YOUR TASK. The lines from the one containing "персональных данны" through the final line of the listing below are what the answer must repeat, exactly and only, leaving pictures out.
++++++++++++++++++++
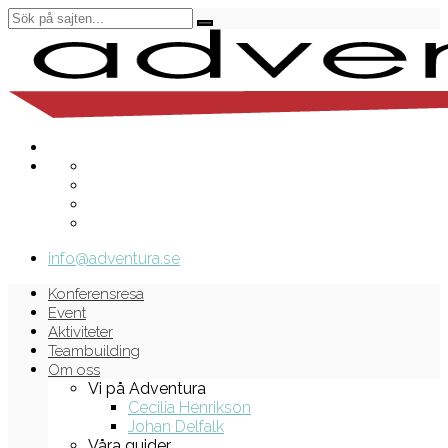
info@adventura.se
Konferensresa
Event
Aktiviteter
Teambuilding
Om oss
Vi på Adventura
Cecilia Henrikson
Johan Delfalk
Våra guider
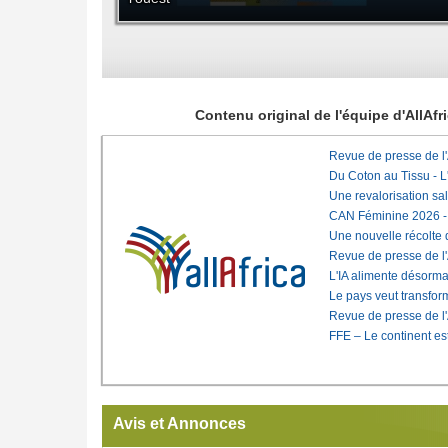
Contenu original de l'équipe d'AllAf
Revue de presse de l
Du Coton au Tissu - L'
Une revalorisation sa
CAN Féminine 2026 - C
Une nouvelle récolte d
Revue de presse de l
L'IA alimente désorma
Le pays veut transfo
Revue de presse de l
FFE – Le continent est
Avis et Annonces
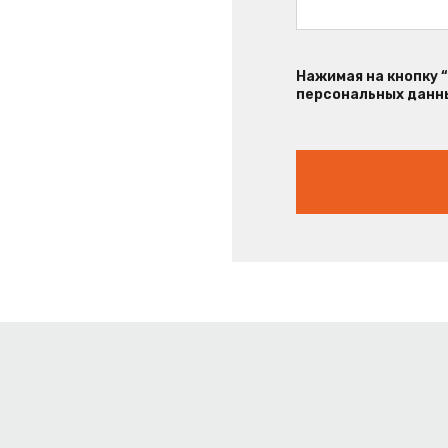
Нажимая на кнопку 
персональных данны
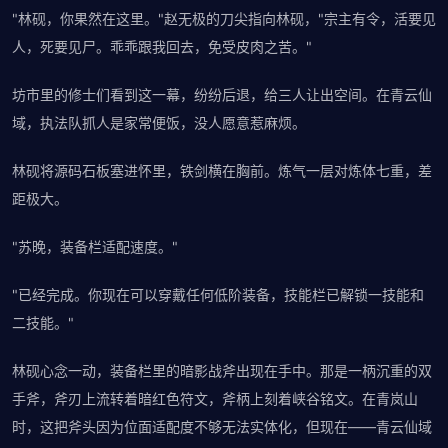
"林砚，你果然在这里。"赵无极的刀尖指向林砚，"宗主有令，活要见
人，死要见尸。乖乖跟我回去，免受皮肉之苦。"
坊市里的修士们看到这一幕，纷纷后退，给三人让出空间。在青云仙
域，执法队抓人是家常便饭，没人愿意惹麻烦。
林砚将源码石板塞进怀里，铁剑横在胸前。炼气一层对炼体七重，差
距极大。
"苏晚，装备栏适配速度。"
"已经完成。你现在可以穿戴任何低阶装备，技能栏已解锁一技能和
二技能。"
林砚心念一动，装备栏里的暗影战斧出现在手中。那是一柄沉重的双
手斧，斧刃上流转着暗红色符文，斧柄上刻着峡谷铭文。在青岚山
时，这把斧头因为位面适配度不够无法实体化，但现在——青云仙域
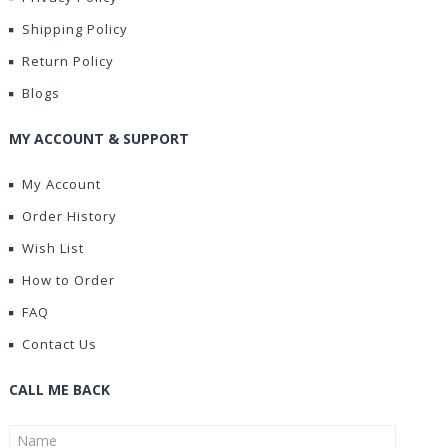
Shipping Policy
Return Policy
Blogs
MY ACCOUNT & SUPPORT
My Account
Order History
Wish List
How to Order
FAQ
Contact Us
CALL ME BACK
++++++++++++++++++++
SOLUTION.
персональных данны
"林砚，你果然在这里。"赵无极的刀尖指向林砚，"宗主有令，活要见
人，死要见尸。乖乖跟我回去，免受皮肉之苦。"
坊市里的修士们看到这一幕，纷纷后退，给三人让出空间。在青云仙
域，执法队抓人是家常便饭，没人愿意惹麻烦。
林砚将源码石板塞进怀里，铁剑横在胸前。炼气一层对炼体七重，差
距极大。
"苏晚，装备栏适配速度。"
"已经完成。你现在可以穿戴任何低阶装备，技能栏已解锁一技能和
二技能。"
林砚心念一动，装备栏里的暗影战斧出现在手中。那是一柄沉重的双
手斧，斧刃上流转着暗红色符文，斧柄上刻着峡谷铭文。在青岚山
时，这把斧头因为位面适配度不够无法实体化，但现在——青云仙域
Shipping Policy
Return Policy
Blogs
MY ACCOUNT & SUPPORT
My Account
Order History
Wish List
How to Order
FAQ
Contact Us
CALL ME BACK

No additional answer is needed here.